Transthoracic and transesophageal echocardiography revealed normal prosthetic aortic valve function. Carotid sinus massage, 24-hour Holter monitoring and tilt-table test showed no abnormalities. Electrophysiological examination showed normal sinus and AV nodal functions. (AH interval: 78 msn, HV interval: 47 msn, basal cycle length: 760 msn, corrected sinus node recovery time: 515 msn, AV node Wenckebach interval: 300 msn) With ventricular stimulation, no ventricular tachycardia (VT) was induced. A neurologic workup with cranial and carotid imaging was also normal. To determine the cause of the syncopal attacks, an ILR (Reveal Plus Medtronic Inc. Minneapolis) was implanted subsequently.

Four months after implantation, the patient would awaken from sleep with a feeling of nausea, lightheadedness and sweating. The ILR revealed a sinus pause of 31 seconds interrupted by a junctional beat after 20 seconds. (Figure 1) A dual chamber pacemaker with lower rate 60 bpm and a long fixed AV delay (275 msc) was implanted. The patient had no syncopal episodes during one-year follow-up. Assessment of the pacemaker data showed predominantly intrinsic rhythm (88%) with atrial pacing at 10% and atrial sensing and ventricular pacing at 2%.


Discussion

Complete AV block is a known complication of aortic valve surgery and may also be seen in various aortic root diseases (1- 5). Surgical trauma to the conduction system during AVR has been described in autopsy reports on subjects who died after surgery (6). Apart from surgical trauma; ischemia, dissecting hematomas, and extending calcification or granulomas may affect the conduction system. New conduction defects were also found in 33% of patients after AVR, with left branch bundle block (BBB) being the most commonly encountered anomaly (7). A new and persistent BBB acquired after AVR is associated with an increased adverse event rate (8).

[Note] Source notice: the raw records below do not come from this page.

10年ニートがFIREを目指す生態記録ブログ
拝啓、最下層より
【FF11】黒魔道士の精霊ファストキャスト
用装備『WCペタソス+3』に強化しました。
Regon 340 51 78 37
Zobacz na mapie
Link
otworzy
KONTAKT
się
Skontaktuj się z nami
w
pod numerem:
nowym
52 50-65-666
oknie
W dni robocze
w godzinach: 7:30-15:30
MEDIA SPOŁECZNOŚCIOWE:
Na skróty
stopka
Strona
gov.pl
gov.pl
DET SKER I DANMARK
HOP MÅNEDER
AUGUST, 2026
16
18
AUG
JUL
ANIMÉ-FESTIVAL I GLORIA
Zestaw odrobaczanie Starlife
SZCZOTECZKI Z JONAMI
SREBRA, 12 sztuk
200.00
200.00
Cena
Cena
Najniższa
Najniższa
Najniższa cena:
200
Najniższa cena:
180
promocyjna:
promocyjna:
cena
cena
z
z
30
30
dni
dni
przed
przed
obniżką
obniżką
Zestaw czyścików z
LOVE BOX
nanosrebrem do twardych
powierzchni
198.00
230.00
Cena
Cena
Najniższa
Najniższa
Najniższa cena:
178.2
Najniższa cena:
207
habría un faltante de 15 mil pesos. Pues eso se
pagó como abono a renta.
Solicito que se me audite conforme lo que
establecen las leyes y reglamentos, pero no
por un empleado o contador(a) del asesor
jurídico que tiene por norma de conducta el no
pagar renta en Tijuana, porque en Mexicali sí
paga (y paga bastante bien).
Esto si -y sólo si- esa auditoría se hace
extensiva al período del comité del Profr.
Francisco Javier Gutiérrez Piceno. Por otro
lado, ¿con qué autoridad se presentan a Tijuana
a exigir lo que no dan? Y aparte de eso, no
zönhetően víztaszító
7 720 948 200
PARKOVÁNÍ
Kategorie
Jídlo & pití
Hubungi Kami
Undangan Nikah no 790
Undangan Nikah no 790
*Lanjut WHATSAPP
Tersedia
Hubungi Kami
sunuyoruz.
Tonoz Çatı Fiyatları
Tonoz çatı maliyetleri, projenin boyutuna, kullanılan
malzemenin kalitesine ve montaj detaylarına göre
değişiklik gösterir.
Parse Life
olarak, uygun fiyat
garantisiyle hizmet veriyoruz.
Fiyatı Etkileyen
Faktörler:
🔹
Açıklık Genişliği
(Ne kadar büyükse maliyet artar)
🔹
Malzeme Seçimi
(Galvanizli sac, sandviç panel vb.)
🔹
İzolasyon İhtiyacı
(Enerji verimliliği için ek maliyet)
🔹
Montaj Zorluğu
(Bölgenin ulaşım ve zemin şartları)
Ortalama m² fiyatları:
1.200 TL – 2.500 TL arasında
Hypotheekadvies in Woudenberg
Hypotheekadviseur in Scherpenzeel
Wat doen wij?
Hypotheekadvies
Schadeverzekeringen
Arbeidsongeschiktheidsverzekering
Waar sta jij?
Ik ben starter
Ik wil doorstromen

Recurrent episodes of unexplained syncope may be due to many factors. Electrophysiology studies can be useful for evaluating sinus node function, AV nodal and His-Purkinje system conduction. The diagnostic yield of electrophysiology studies in patients with a structurally normal heart and a normal ECG is low (1% ventricular tachycardia, 10% bradycardia) whereas in patients with organic heart disease, the yield is over 50% (21% ventricular tachycardia, 34% bradycardia) (9). Patients with an abnormal ECG also have a significant diagnostic yield (17% ventricular tachycardia, 19% bradycardia). A negative electrophysiology study does not necessarily exclude an arrhythmic cause of syncope and has a poor predictive value in nonischemic cardiomyopathy, long QT syndrome, mitral valve prolapse, and the Brugada syndrome (10). The use of implantable loop recorders leads to successful documentation of bradyarrhythmias in patients with previously unexplained syncope (11).

In our case, prolonged sinus arrest was the cause of the syncopal attacks. When bradycardic episode occurs before an episode of asystole, the cause of the asystole is attributed to an increased vagal tone. But the sudden onset of patients’ attacks and negative tilt-table test makes the diagnosis of neurally mediated syncope, unlikely.

This case study demonstrates that in patients with aortic valve replacement, AV block is not the only cause of syncope. ILRs are useful diagnostic tools for patients who exhibit infrequent symptoms and have normal results of conventional diagnostic tests.